» **Task instructions**
Go through the data below. Pull out every line that has the word "ring".

Input data Start Marker

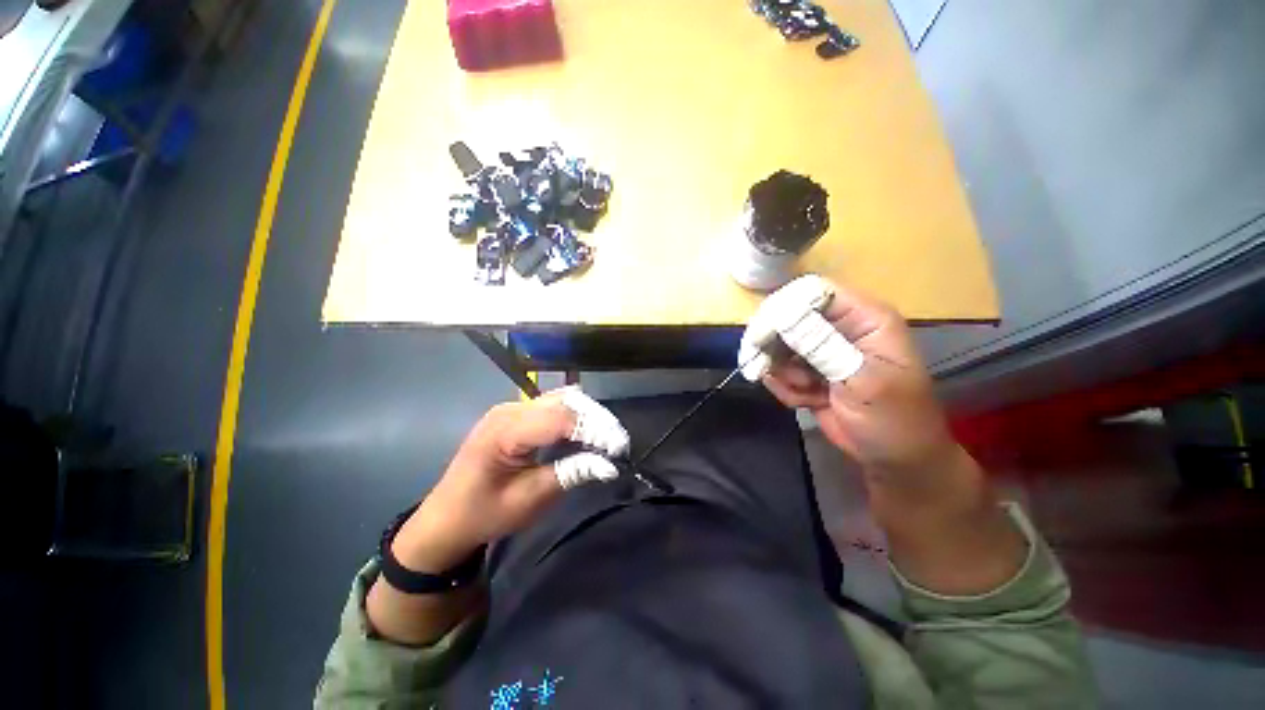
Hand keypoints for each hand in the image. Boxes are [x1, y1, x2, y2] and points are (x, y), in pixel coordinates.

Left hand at [394, 389, 627, 571]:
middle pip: (565, 401)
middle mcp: (510, 409)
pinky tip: (585, 434)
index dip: (595, 429)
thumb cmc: (483, 514)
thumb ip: (569, 475)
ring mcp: (512, 408)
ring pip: (562, 399)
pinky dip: (575, 417)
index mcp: (505, 430)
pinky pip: (554, 406)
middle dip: (596, 420)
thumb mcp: (528, 501)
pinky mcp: (517, 413)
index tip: (619, 449)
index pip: (561, 417)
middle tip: (617, 445)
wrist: (445, 517)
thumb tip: (610, 464)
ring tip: (606, 440)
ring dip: (588, 416)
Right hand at [755, 280, 955, 488]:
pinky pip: (777, 369)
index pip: (813, 292)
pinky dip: (785, 387)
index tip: (762, 336)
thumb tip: (781, 315)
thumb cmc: (894, 420)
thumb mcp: (862, 381)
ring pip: (777, 345)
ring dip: (782, 372)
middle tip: (765, 369)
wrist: (894, 460)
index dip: (784, 308)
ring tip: (806, 392)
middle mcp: (839, 326)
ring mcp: (820, 349)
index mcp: (864, 318)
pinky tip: (807, 401)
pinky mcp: (806, 370)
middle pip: (786, 316)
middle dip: (774, 346)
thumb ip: (822, 346)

Input data End Marker

» **Response below**
ring mcp: (512, 408)
ring pip: (562, 399)
ring tip: (606, 440)
ring dip: (588, 416)
ring pip: (777, 345)
ring dip: (782, 372)
ring tip: (806, 392)
ring mcp: (820, 349)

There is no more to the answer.